18 novembre 1965, université de Lancaster, Pennsylvanie (États-Unis). Pauline Leet, jeune enseignante, utilise pour la première fois le terme « sexisme » face à ses étudiants. Elle désigne ainsi le comportement d’historiens qui n’évoquent pas dans leurs travaux les femmes. Le terme est forgé par analogie au racisme, ce dernier se définissant comme l’idéologie de la supériorité d’une race sur les autres 1. Dans les deux cas, on se fonde sur un attribut physique visible (le sexe ou la couleur de peau) pour attribuer à un individu des attitudes souvent dévalorisantes, supposées à tort communes à ceux qui partagent cet attribut physique. Le sexisme repose sur des stéréotypes.
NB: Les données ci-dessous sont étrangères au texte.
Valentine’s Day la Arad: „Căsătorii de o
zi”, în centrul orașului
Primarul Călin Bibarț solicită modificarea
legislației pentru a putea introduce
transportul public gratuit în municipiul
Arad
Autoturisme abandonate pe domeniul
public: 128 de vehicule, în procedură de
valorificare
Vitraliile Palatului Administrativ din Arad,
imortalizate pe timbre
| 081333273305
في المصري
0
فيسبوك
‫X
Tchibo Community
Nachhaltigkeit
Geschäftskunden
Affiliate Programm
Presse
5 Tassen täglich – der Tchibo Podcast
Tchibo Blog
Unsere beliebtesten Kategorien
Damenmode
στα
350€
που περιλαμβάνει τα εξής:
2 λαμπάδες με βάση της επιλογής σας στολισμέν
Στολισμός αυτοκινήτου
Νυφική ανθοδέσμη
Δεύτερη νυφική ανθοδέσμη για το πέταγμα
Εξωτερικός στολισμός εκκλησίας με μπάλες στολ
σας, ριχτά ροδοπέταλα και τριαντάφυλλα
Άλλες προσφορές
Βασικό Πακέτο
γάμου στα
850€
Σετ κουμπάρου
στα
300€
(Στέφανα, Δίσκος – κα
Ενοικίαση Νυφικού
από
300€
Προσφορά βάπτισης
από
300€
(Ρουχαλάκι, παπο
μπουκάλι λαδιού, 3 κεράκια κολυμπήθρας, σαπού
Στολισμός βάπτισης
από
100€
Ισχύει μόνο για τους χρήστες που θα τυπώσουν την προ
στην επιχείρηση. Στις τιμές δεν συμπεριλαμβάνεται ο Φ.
Le terme se popularise sous l’influence des mouvements féministes dans les années 1970. En France, dès 1973, la revue Les Temps modernes fondée par Jean-Paul Sartre et Simone de Beauvoir publie des « Chroniques du sexisme ordinaire ». Pourtant, la notion ne suscite pas l’engouement des chercheurs français jusqu’à récemment. Ces derniers, pris dans la tradition positiviste, préfèrent débusquer les différences entre les femmes et les hommes dans les faits (salaire, répartition des postes, carrière). Ils délaissent l’étude des stéréotypes transmis par les discours, à l’origine du sexisme.
Histoire du sexisme au travail
Aujourd’hui, le sexisme reste un illustre inconnu dans le monde du travail : un mot répandu, un mot-valise qui sert à désigner une palette de comportements allant de la blague sexiste jugée inoffensive, voire réputée mettre de l’ambiance au travail, au harcèlement sexuel, condamné par la loi.
Timidement, des psychologues, sociologues et psychosociologues tentent de préciser ses formes et ses limites, les évolutions récentes et l’impact sur les pratiques professionnelles quotidiennes.
Le sexisme est difficile à appréhender car, subjectif, il est aussi évolutif. En France, les travaux qui y sont consacrés demeurent relativement récents, ce qui rend difficile une analyse historique. Par contre, en Amérique du Nord, depuis le milieu du 20e siècle, des études de psychosociologues mesurent l’évolution des stéréotypes de sexe. L’un des outils les plus employés est l’échelle AWS (attitude toward women scale), définie dans les années 1970. Elle mesure les stéréotypes en demandant aux sujets d’identifier des caractéristiques propres aux femmes ou aux hommes. Progressivement, de plus en plus de sujets refusent de répondre, constatent les chercheurs. Le phénomène révèle une évolution majeure : le refus d’attribuer des comportements spécifiques selon le sexe. Confrontés par ailleurs à l’émergence de nouvelles réactions comme le déni des discriminations envers les femmes ou l’illégitimité des politiques destinées à les combattre, les psychosociologues adaptent leurs outils en s’inspirant de ceux utilisés pour mesurer le racisme. Ils utilisent par exemple l’échelle du « néosexisme » créée par la psychologue canadienne Francine Tougas et son équipe 2.